Private investigators, said to be working on behalf of credit unions in Ireland, didn't need to be social engineering experts in order to convince staff at the Department of Social Protection (DSP) and other government agencies to hand over personal information on citizens.
According to an investigation by the Irish Independent, the PIs were tracing agents who provided the questionably collected details – including names, addresses, and social welfare information – to the credit unions for a lucrative fee.
The Irish Independent confirmed that 468 credit union customers were crosschecked by the Office of the Data Protection Commissioner (ODPC) in Ireland, along with the Department of Social Protection, due to fears that their personal information was compromised.
As it turns out, only 78 of them were confirmed to be part of this scheme, which according to the ODPC is 78 too many.
After just one phone call from a PI pretending to be a state official, the DSP handed over "reams of personal data from officials in the country's biggest-spending department" and not once were the PIs required to prove who they were.
"All the private investigators had to do was ring up and say they were State officials," the Irish Independent report explained.
However, the Irish League of Credit Unions (ILCU) said that the credit unions, which were paying the PIs for their information, were not aware that they data was collected using questionable means.
"If this was being done, it was without the credit unions' permission or knowledge. Credit unions would not knowingly employ any company who use illegal tactics and we certainly do not in any way condone the use of securing information by illicit means," a statement from the ILCU said.
Even if that's the case, it doesn't excuse the poor PII protection. The two DSP officials that were targeted by the PIs were given written warnings, and no other punishment.
According to the Irish Independent report:
"In one scenario, the agent said he worked for a state agency in Northern Ireland. In another example, an agent phoned the same civil servant on a regular basis and requested the addresses of customers and their spouses.

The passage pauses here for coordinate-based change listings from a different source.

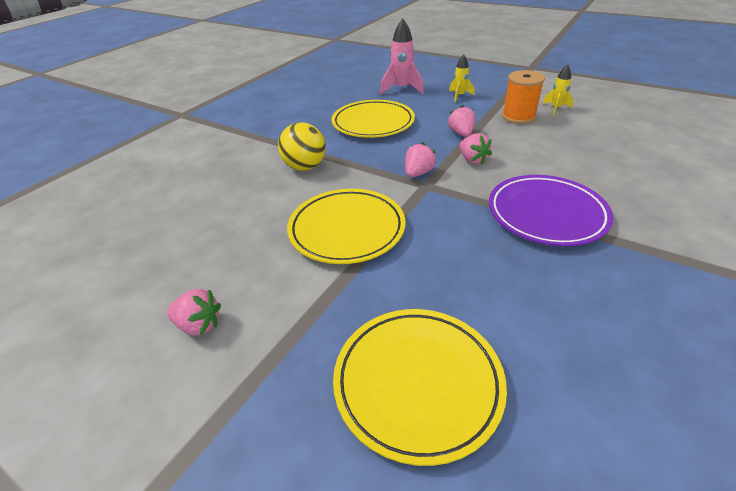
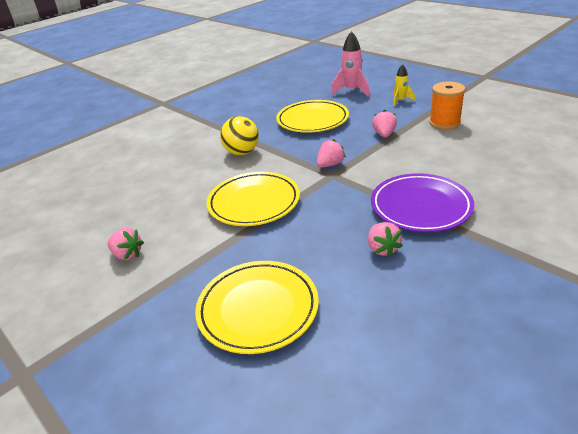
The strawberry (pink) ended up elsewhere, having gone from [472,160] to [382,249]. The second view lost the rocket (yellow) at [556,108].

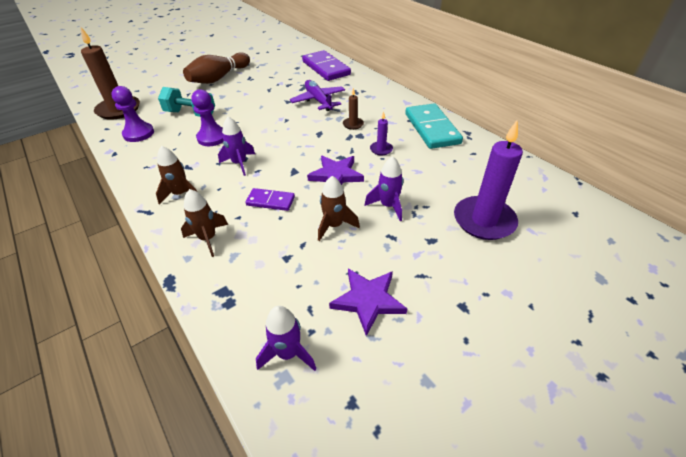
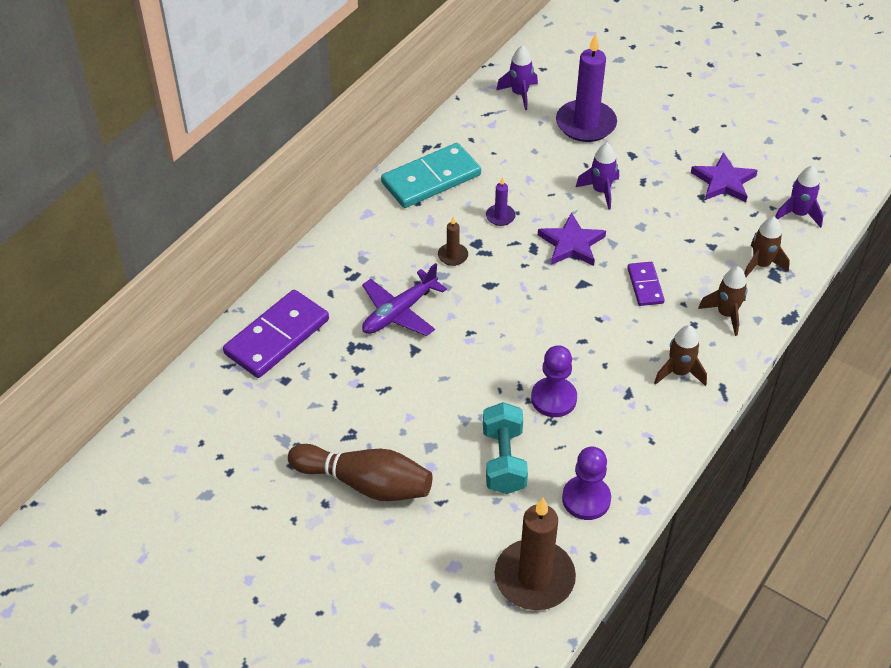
The rocket (purple) ended up elsewhere, having gone from [239,163] to [519,94]. The rocket (brown) ended up elsewhere, having gone from [334,225] to [761,265].

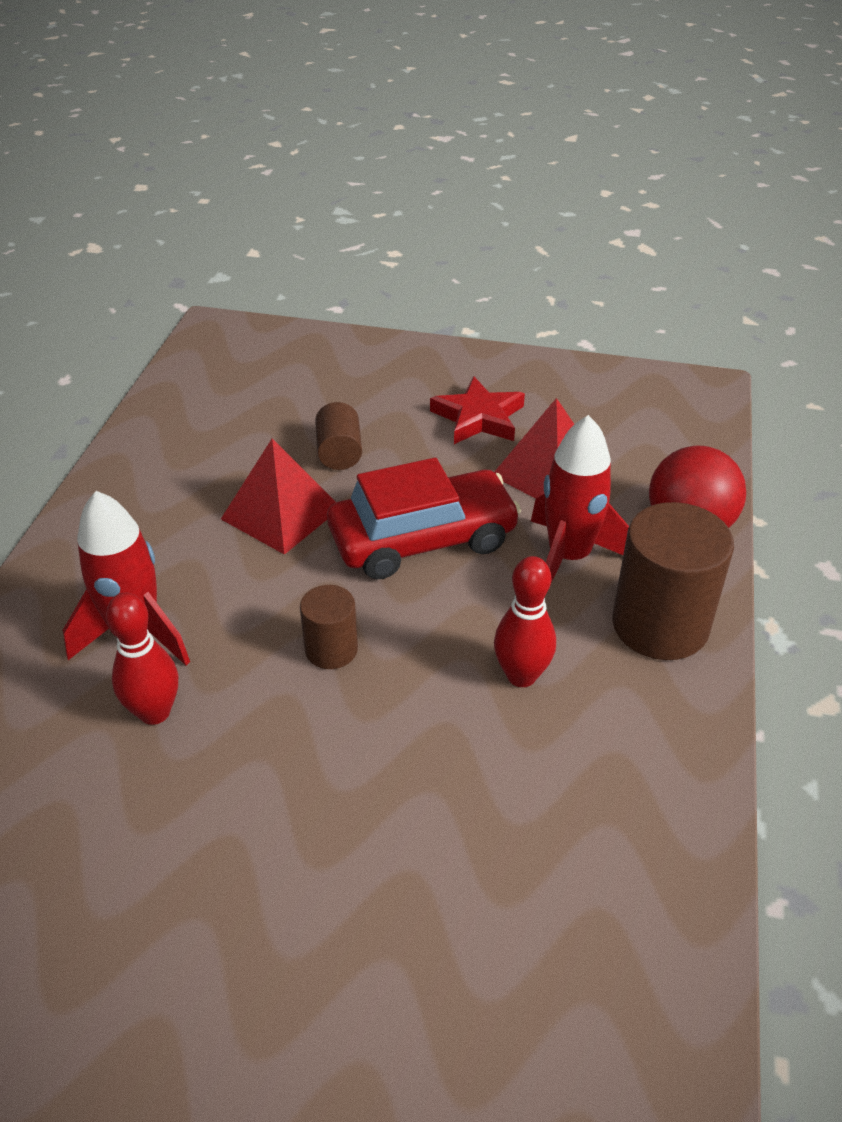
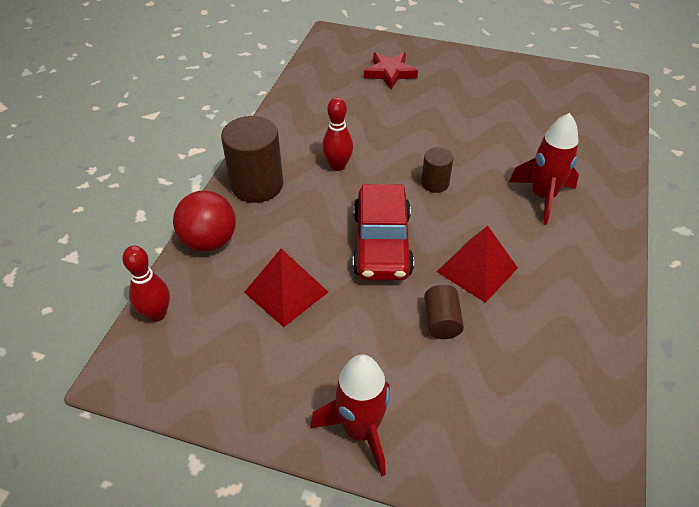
The bowling pin (red) ended up elsewhere, having gone from [154,712] to [156,314]. The car (red) at [423,539] ended up facing another way, 75 degrees counterclockwise from before. The star (red) ended up elsewhere, having gone from [478,417] to [390,73]. The rocket (red) ended up elsewhere, having gone from [569,557] to [360,430].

"She [the agent] only offered her first name and said she was working on behalf of a state body involved in the education sector. In both cases, the private investigators managed to convince the department officials that they were legitimate agents of the State. Armed with the information they required, the investigators provided it to at least 12 credit unions in return for a sizable fee."
The ODPC is said to be focusing their investigation on the PIs rather than the credit unions.
"It is a criminal offense under data protection legislation for a person to obtain access to personal data without the prior authority of the data controller by whom the data is kept and to disclose it to another person," a statement from the commissioner said, noting that the DSP had been cooperating with their investigation.
"The Data Protection Commissioner has commenced prosecution proceedings in the District Court against some private investigators who are suspected of breaches of the Data Protection Acts."
Again, while the ODPC is clearly working the right side of the investigation, it's clear that the DSP had some serious gaps in policy regarding data protection.
The DSP says they have extensive audit records on data access, as well as rigorous data protection and information security policies, standards, and procedures in place. Employees are supposed to be trained regularly with regard to policy and data protection requirements.
"The bottom line is that user activity causes a large majority of breaches and gaps," said Alex Moss, managing partner at Conventus, when asked his thoughts on user awareness training.
"No one wants to do training in a company, much less IT, much less security training. Although compliance extends from a need, many who undertake compliance training are simply looking for a checkbox. So when you train, you need to make sure people understand what they are trying to learn."
The only way to help them learn is to communicate impact, Moss says.
Organizations have to equate real impact, such as how a breach of data or protocol can lead to a loss of net income, the financial burden of fines, or in the worst case – the loss of their jobs, without resorting to fear tactics.